EXTRACTED MATERIAL below:

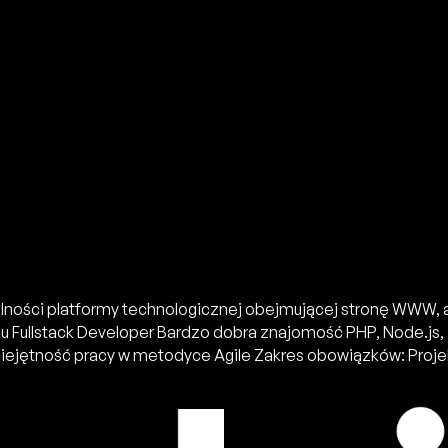
onalności platformy technologicznej obejmującej stronę WW
u Fullstack Developer Bardzo dobra znajomość PHP, Node.js,
ejętność pracy w metodyce Agile Zakres obowiązków: Projek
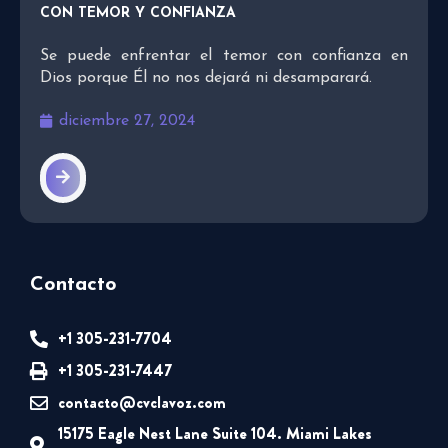
CON TEMOR Y CONFIANZA
Se puede enfrentar el temor con confianza en
Dios porque Él no nos dejará ni desamparará.
diciembre 27, 2024
Contacto
+1 305-231-7704
+1 305-231-7447
contacto@cvclavoz.com
15175 Eagle Nest Lane Suite 104. Miami Lakes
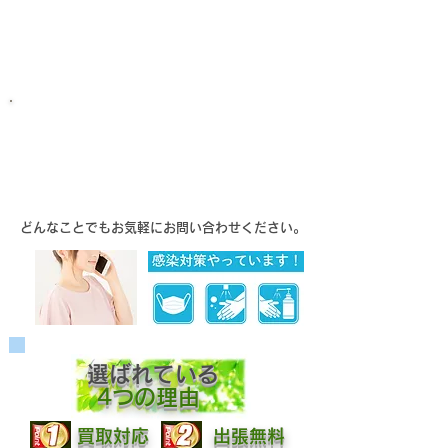
電話する
時間：AM9:00～PM20:00
Web査定する
無料で見積り・査定のご要望・ご質問お受けいたします。
​どんなことでもお気軽にお問い合わせください。
​選ばれている
4つの理由
買取対応
​出張無料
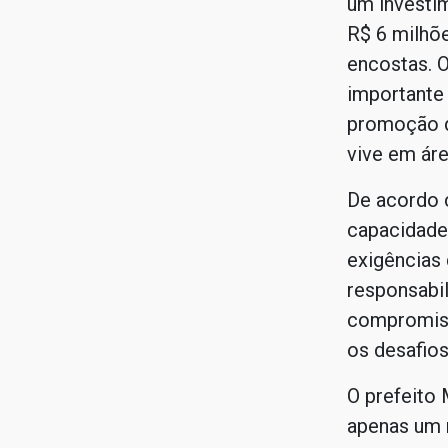
um investi
R$ 6 milhõ
encostas. 
importante
promoção d
vive em áre
De acordo c
capacidade 
exigências 
responsabil
compromiss
os desafios
O prefeito
apenas um 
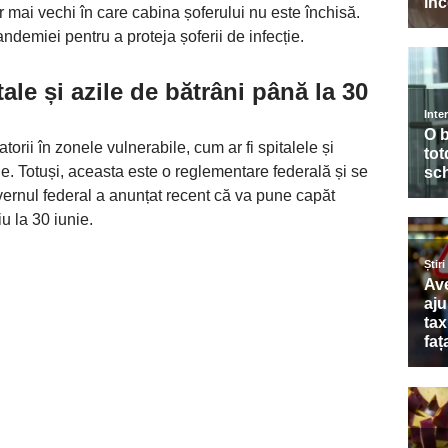
r mai vechi în care cabina șoferului nu este închisă.
ndemiei pentru a proteja șoferii de infecție.
tale și azile de bătrâni până la 30
rii în zonele vulnerabile, cum ar fi spitalele și
ie. Totuși, aceasta este o reglementare federală și se
Guvernul federal a anunțat recent că va pune capăt
u la 30 iunie.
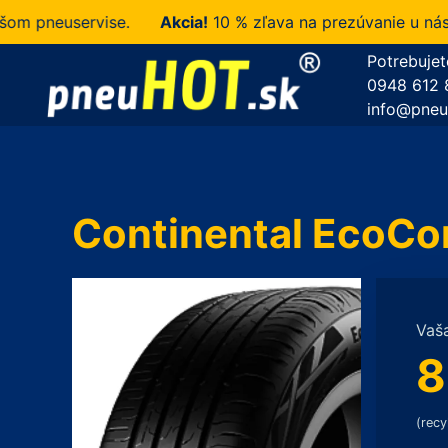
pneuservise.
Akcia!
10 % zľava na prezúvanie u nás za
Potrebujet
0948 612 
info@pneu
Continental EcoCo
Vaš
8
(recy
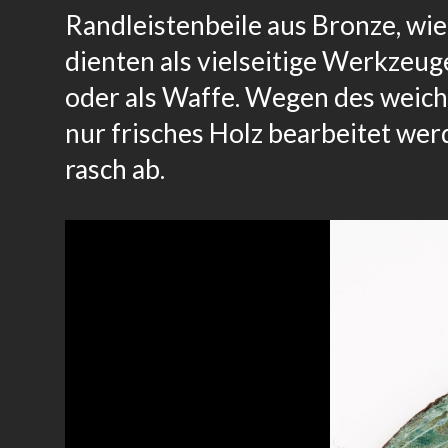
Randleistenbeile aus Bronze, wi
dienten als vielseitige Werkzeug
oder als Waffe. Wegen des weich
nur frisches Holz bearbeitet we
rasch ab.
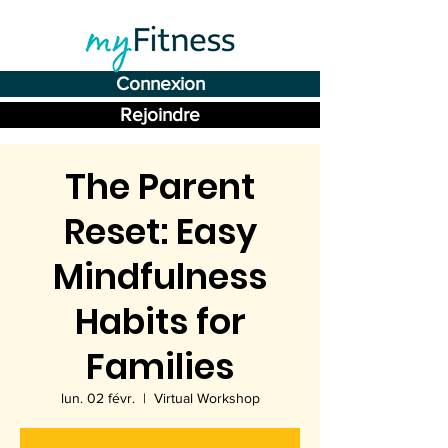
Connexion
Rejoindre
The Parent
Reset: Easy
Mindfulness
Habits for
Families
lun. 02 févr.
  |  
Virtual Workshop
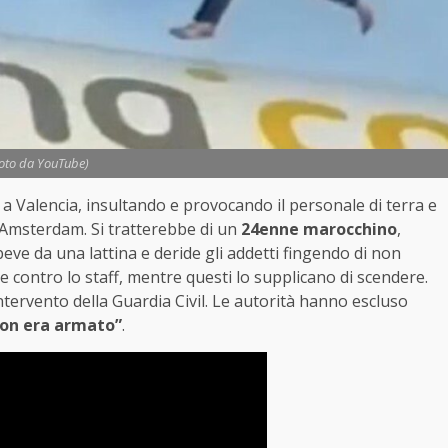
Foto da YouTube)
a Valencia, insultando e provocando il personale di terra e
 Amsterdam. Si tratterebbe di un
24enne marocchino
,
eve da una lattina e deride gli addetti fingendo di non
are contro lo staff, mentre questi lo supplicano di scendere.
ntervento della Guardia Civil. Le autorità hanno escluso
on era armato”
.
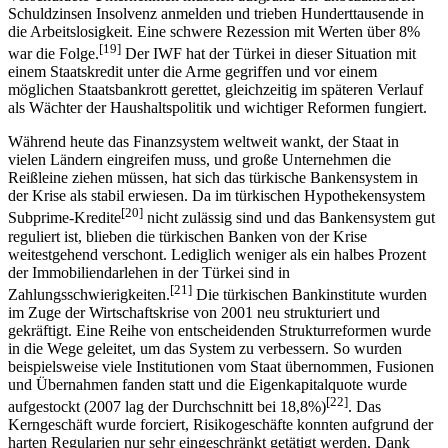
Schuldzinsen Insolvenz anmelden und trieben Hunderttausende in
die Arbeitslosigkeit. Eine schwere Rezession mit Werten über 8%
[19]
war die Folge.
Der IWF hat der Türkei in dieser Situation mit
einem Staatskredit unter die Arme gegriffen und vor einem
möglichen Staatsbankrott gerettet, gleichzeitig im späteren Verlauf
als Wächter der Haushaltspolitik und wichtiger Reformen fungiert.
Während heute das Finanzsystem weltweit wankt, der Staat in
vielen Ländern eingreifen muss, und große Unternehmen die
Reißleine ziehen müssen, hat sich das türkische Bankensystem in
der Krise als stabil erwiesen. Da im türkischen Hypothekensystem
[20]
Subprime-Kredite
nicht zulässig sind und das Bankensystem gut
reguliert ist, blieben die türkischen Banken von der Krise
weitestgehend verschont. Lediglich weniger als ein halbes Prozent
der Immobiliendarlehen in der Türkei sind in
[21]
Zahlungsschwierigkeiten.
Die türkischen Bankinstitute wurden
im Zuge der Wirtschaftskrise von 2001 neu strukturiert und
gekräftigt. Eine Reihe von entscheidenden Strukturreformen wurde
in die Wege geleitet, um das System zu verbessern. So wurden
beispielsweise viele Institutionen vom Staat übernommen, Fusionen
und Übernahmen fanden statt und die Eigenkapitalquote wurde
[22]
aufgestockt (2007 lag der Durchschnitt bei 18,8%)
. Das
Kerngeschäft wurde forciert, Risikogeschäfte konnten aufgrund der
harten Regularien nur sehr eingeschränkt getätigt werden. Dank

End of EXTRACTED MATERIAL.

DIRECTIONS FOR THIS TASK = Show the lines above that have the word "wurden".

PROBLEM SOLUTION =
Die türkischen Bankinstitute wurden
in die Wege geleitet, um das System zu verbessern. So wurden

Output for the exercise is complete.